I finally got around to finishing this book last week. I bought it a couple of months ago and I’m a little embarrassed that it took me so long to read. I seriously need to quit playing WoW so much and start reading again. Hell, The Gathering Storm came out yesterday and I still haven’t read book 10 or 11 yet!
Anyway, this book was definitely a fun read. As someone who played Warcraft 3, albeit badly, it was kind of fun to experience the story again. In fact, it got me wondering how much like the game the book really was. Did they stay true to the story? Did they take a few artistic licenses?
So what I did was start looking around YouTube for answers and found one of the many various playlists available for Warcraft 3 videos. As I started watching, I remembered a few of the things surrounding Arthas, but found I had forgotten several other things like how Uther died. Yeah, I’m a paladin. Sue me! It’s been nearly 10 years since I last played and as Mikata is so keen to point out, I’m old! My memory isn’t as good as it once was.
What I began to notice as I watched was how familiar some of the dialogue was. In fact, it sounded spot on! Sure enough some of the exact dialogue was penned in this book. Actually a lot of it was. The book just expanded on it.
The book itself covers events from Arthas’ early childhood, before events in Warcraft 3, setting the stage for his eventual fall from the Light. The story continues through the events of Warcraft 3, including his growing relationship with Jaina Proudmore which is only hinted at in the game unless you actually read the Game Manual which flat out states there is one, and Arthas becoming a death knight for the Lich King.
Wait! What?! Arthas wasn’t the Lich King?!
Yeah, a lot of us know he wasn’t the original Lich King, but there are a lot of people that play World of Warcraft that have never played Warcraft 1-3. Shock! Awe! Sputter! No!!! Although I have no proof to back it up, I’d venture to guess that less than half of current WoW players have ever played Warcraft 3.
Anyway, the story continues and ends with events from Warcraft 3: The Frozen Throne, the expansion set to Warcraft 3: Reign of Chaos. Although a lot of the game deals with other characters rather than Arthas, the book grabs a lot of those details and stays true to the lore already established by Blizzard. The book builds on the excitement as Arthas races to the Frozen Throne to become the Lich King.
Remember how I said I was bad at Warcraft 3? I wasn’t very good at it in single-player. I was abysmal in multi-player. Hot keys? Point-and-click is easier. Yeah…
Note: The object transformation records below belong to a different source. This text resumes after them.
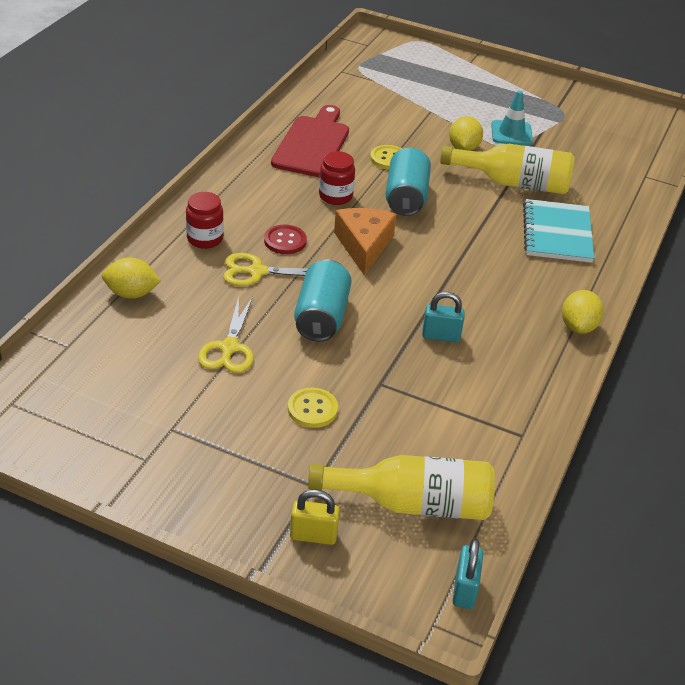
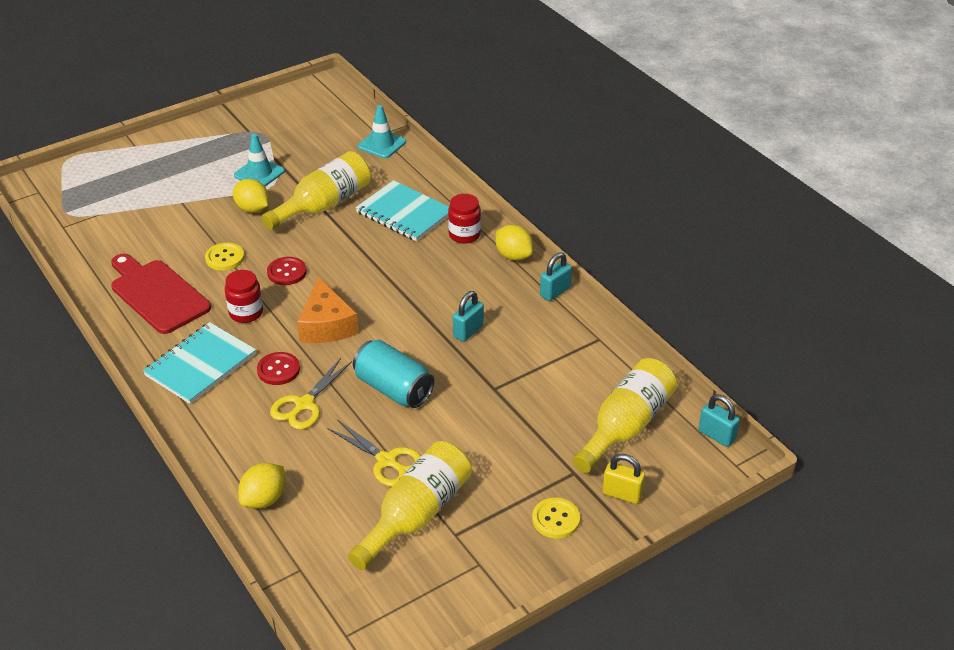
camera: 55 degrees left, 0 degrees up
(178, 392) = (416, 515): none -> yellow bottle
(205, 239) = (230, 420): red jar -> red jar (464, 235)
(254, 198) = (200, 365): none -> turquoise notebook
(312, 409) = (494, 439): yellow button -> yellow button (556, 519)
(313, 535) = (622, 494): yellow padlock -> yellow padlock turned 75 degrees clockwise
(364, 246) = (326, 325): orange cheese -> orange cheese turned 135 degrees counterclockwise
(406, 198) = (287, 272): turquoise can -> red button
(557, 376) = (555, 292): none -> turquoise padlock
(634, 183) = (382, 144): none -> turquoise traffic cone

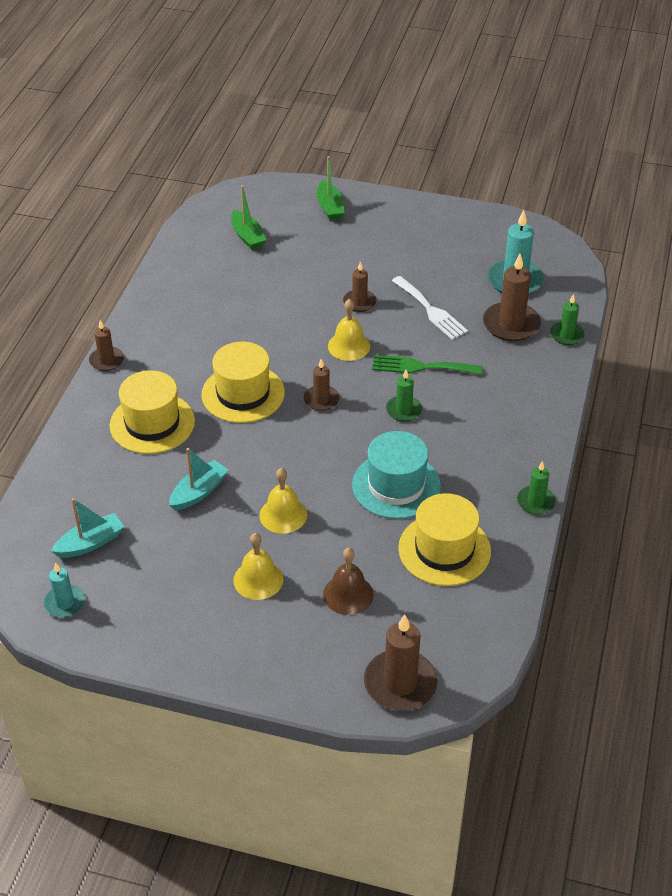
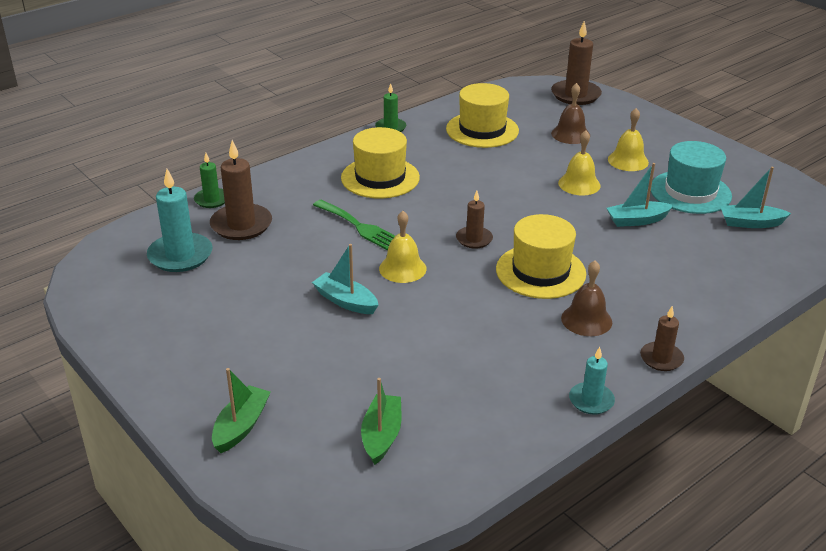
camera: 145 degrees left, 10 degrees down
(65, 603) = (787, 198): turquoise candle -> turquoise candle (591, 400)
(152, 423) = (646, 282): yellow hat -> yellow hat (380, 178)
(178, 367) = (586, 320): none -> brown bell
(359, 302) = (345, 301): brown candle -> turquoise boat
(396, 485) = (476, 168): turquoise hat -> turquoise hat (690, 192)
(403, 410) = (414, 206): green candle -> none
(431, 310) = (290, 265): white fork -> none

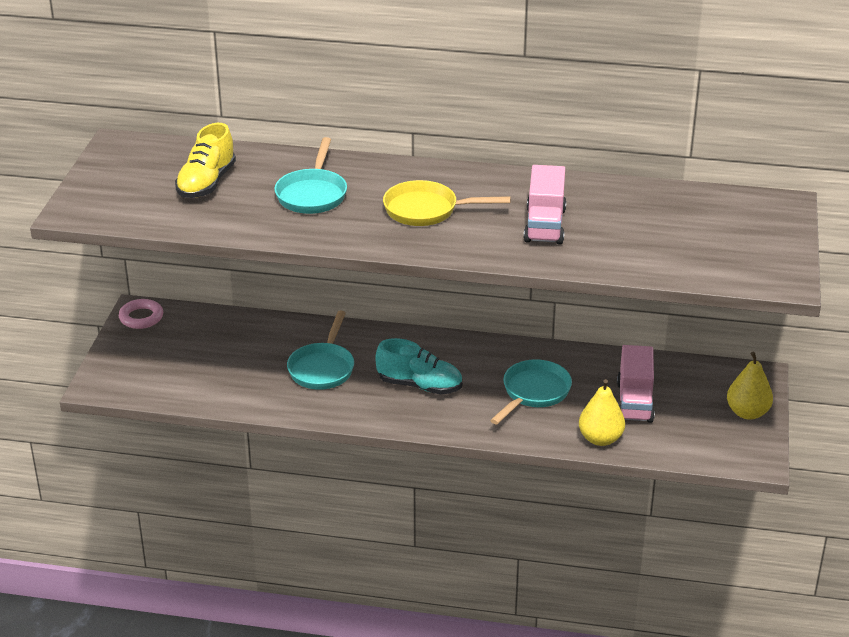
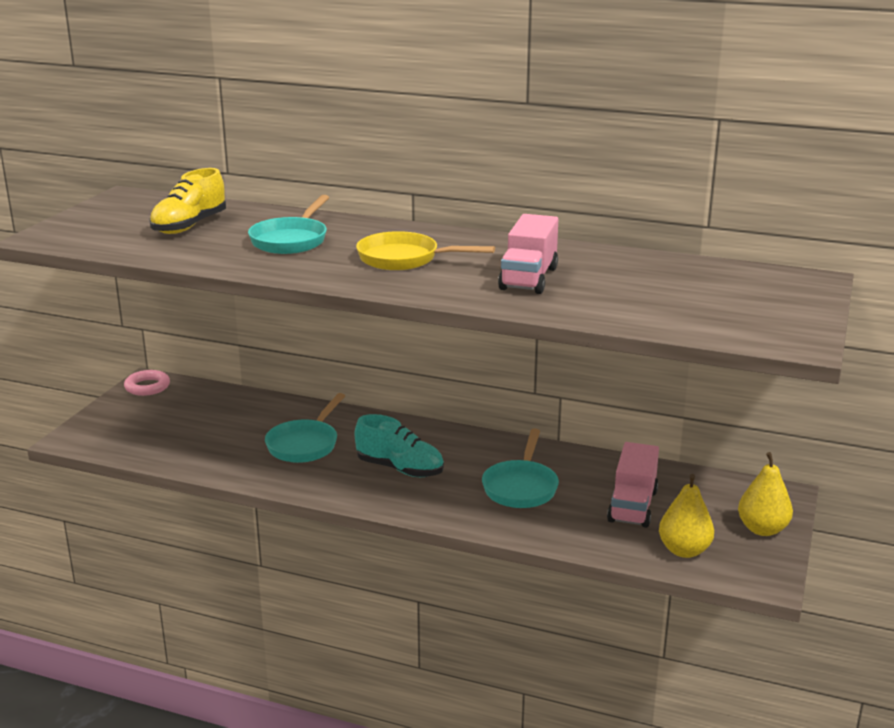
camera: 10 degrees right, 10 degrees down
(533, 393) = (521, 487): turquoise pan -> turquoise pan turned 150 degrees clockwise
(600, 439) = (583, 538): yellow pear -> yellow pear (684, 550)

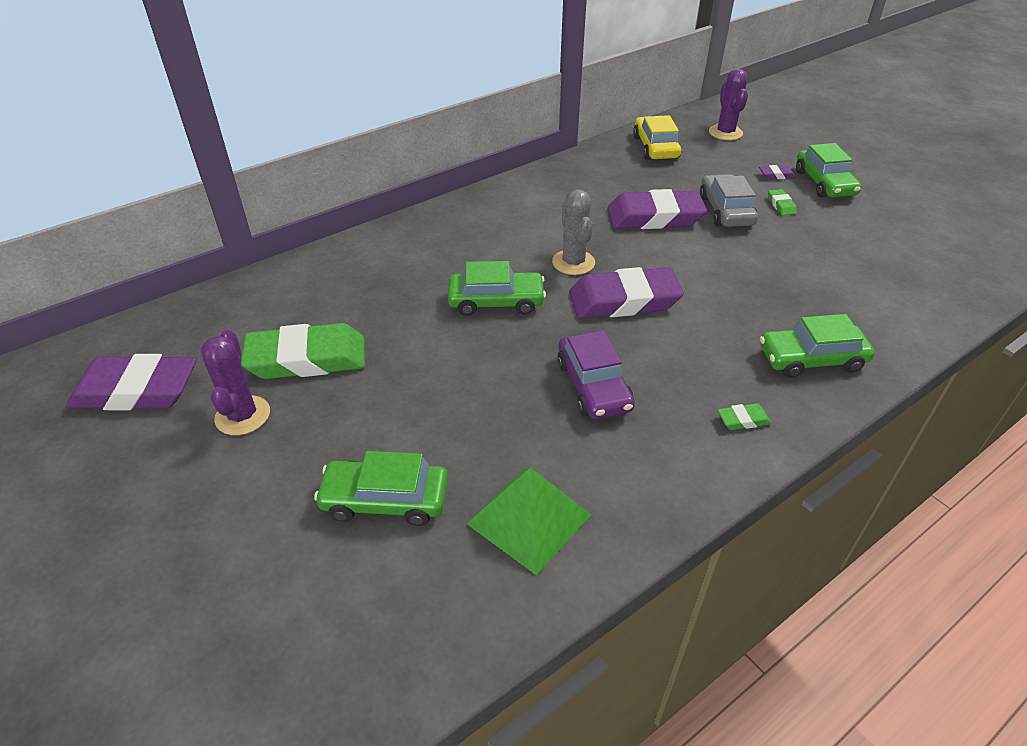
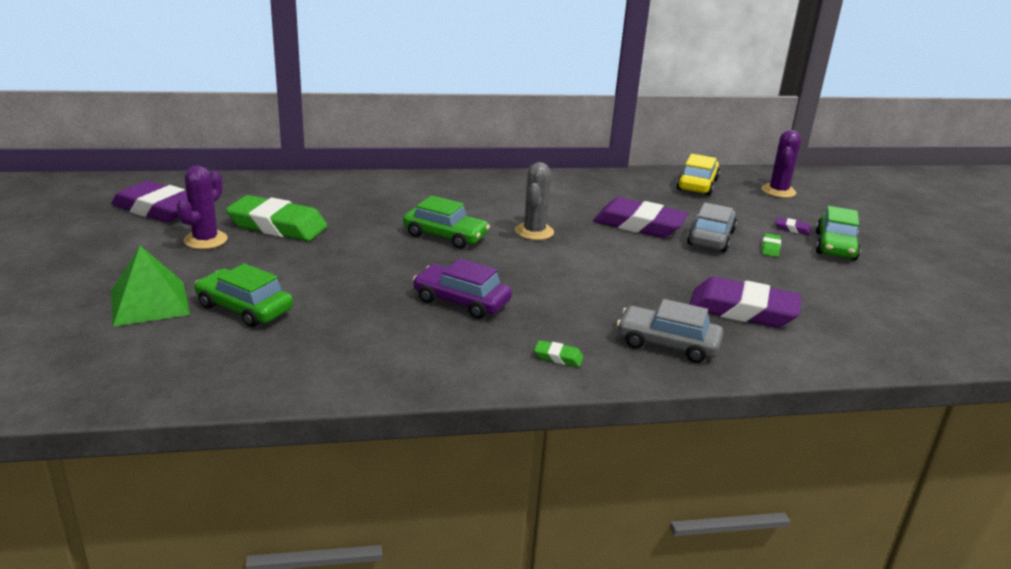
camera: 25 degrees right, 15 degrees down
(529, 519) = (326, 350): green pyramid -> green pyramid (149, 303)
(593, 386) = (461, 301): purple car -> purple car turned 105 degrees clockwise
(624, 301) = (548, 264): purple eraser -> purple eraser (742, 310)
(811, 359) = (667, 344): green car -> grey car

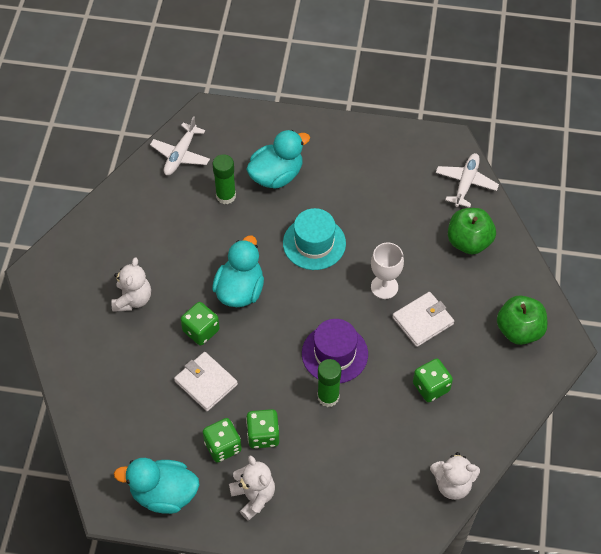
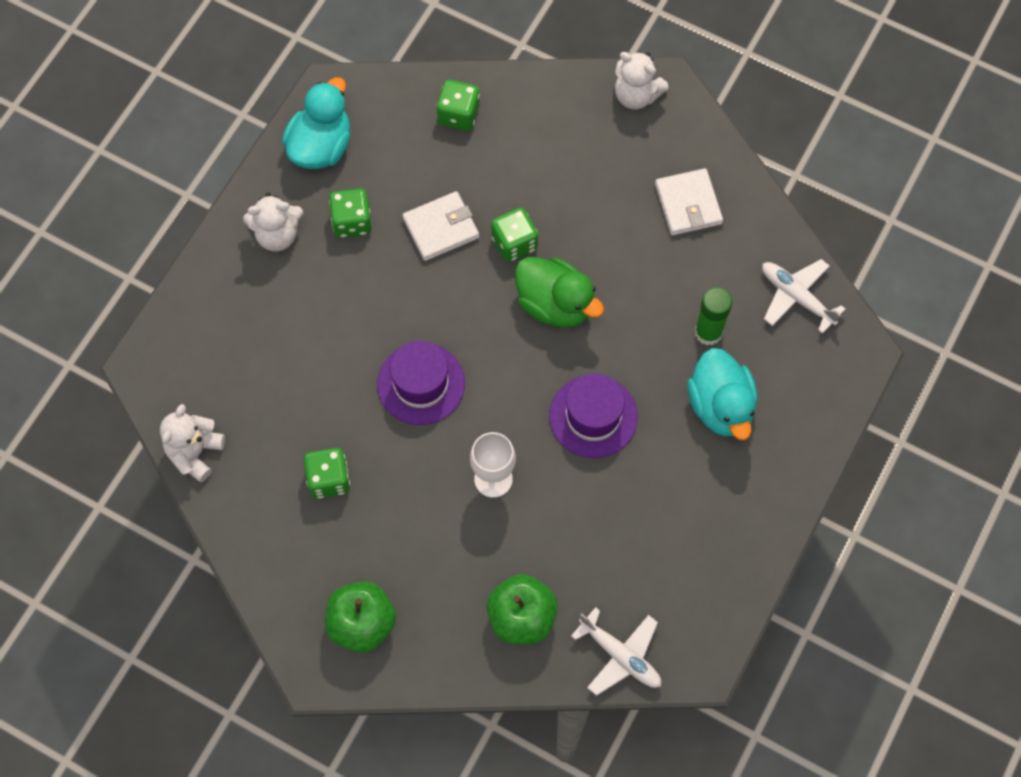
camera: 110 degrees right, 10 degrees up
(133, 299) = (588, 181): white teddy bear -> white teddy bear (636, 95)
(240, 290) = (555, 304): turquoise duck -> green duck
(263, 435) = (347, 268): green dice -> green dice (458, 115)
(314, 243) = (593, 416): turquoise hat -> purple hat
(328, 397) = (366, 355): green glue stick -> none
(422, 321) = (425, 507): white wallet -> white wallet (688, 204)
Reading the book and watching the game videos got me really excited about lore. But after watching the videos of The Frozen Throne I began to realize something. I never finished the game. I was so bad at it that I now remember getting frustrated and quitting after the first couple of levels. No wonder Burning Crusade made little sense to me! Anyway, I was so intrigued about the lore that I went out and bought the Warcraft 3 Battle Chest and am slowly working through the game again.
It really is amazing how much more sense Burning Crusade makes now. Why was Draenor (Outland) in pieces? Who was the original Lich King? Who the hell was Magtheridon and why wasn’t he in the Black Temple? I’d already forgotten who Kael’thas was, if I knew who he was to begin with, and his relationship with Lady Vashj and Illidan. In fact, he’s now a much more interesting character than he was for me previously. The book actually adds an interesting twist to why Kael’thas hates Arthas aside from the fact that Arthas destroyed the Sunwell and his home.
But perhaps the best part of the book for me was the actual ending. The book answered a question I’ve had for years. Who is the Lich King?
For those that don’t know, Ner’zhul was the original Lich King. Ner’zhul was an orc shaman that struck a deal with Kil’jaeden that ultimately led to the orcs enslavement and was responsible for the events in the original Warcraft. He was replaced by Guldan when Kil’jaeden decided he didn’t have what it took and Ner’zhul defied Kil’jaeden by refusing to help further. He was ultimately responsible for the destruction of Draenor and was later caught by Kil’jaeden and tortured near to death. He was placed in the Frozen Throne, made into the Lich King, and given the responsibility of bringing about the plague on Azeroth in preparation of the Burning Legion’s next attempt at conquest.
At the end of the book and of the Warcraft 3 expansion, the Lich King is under attack and sends for Arthas to save him. Joining with Arthas, Ner’zhul is freed of his prison, but the question remains. Who is the Lich King?
Has Ner’zhul taken over Arthas’ body and Arthas is trapped away in some corner of his mind? Is Arthas the fallen hero fighting for redemption even as we prepare for battling him in Icecrown? Could we be moving towards saving Arthas rather than defeating him as we now believe? Can someone say Return of the Jedi?
Is Arthas in control having absorbed Ner’zhul into him? Has he truly forsaken all that he was and is an evil son-of-a-bitch that we’re eventually going to enjoy sticking it to?
Or have the two become something new, something greater in power, something ultimately more evil than the two were apart? Are they now a new being that really is the Lich King and nothing more?
You’ll just have to read the book*.
*Or the ending you cheating bastards!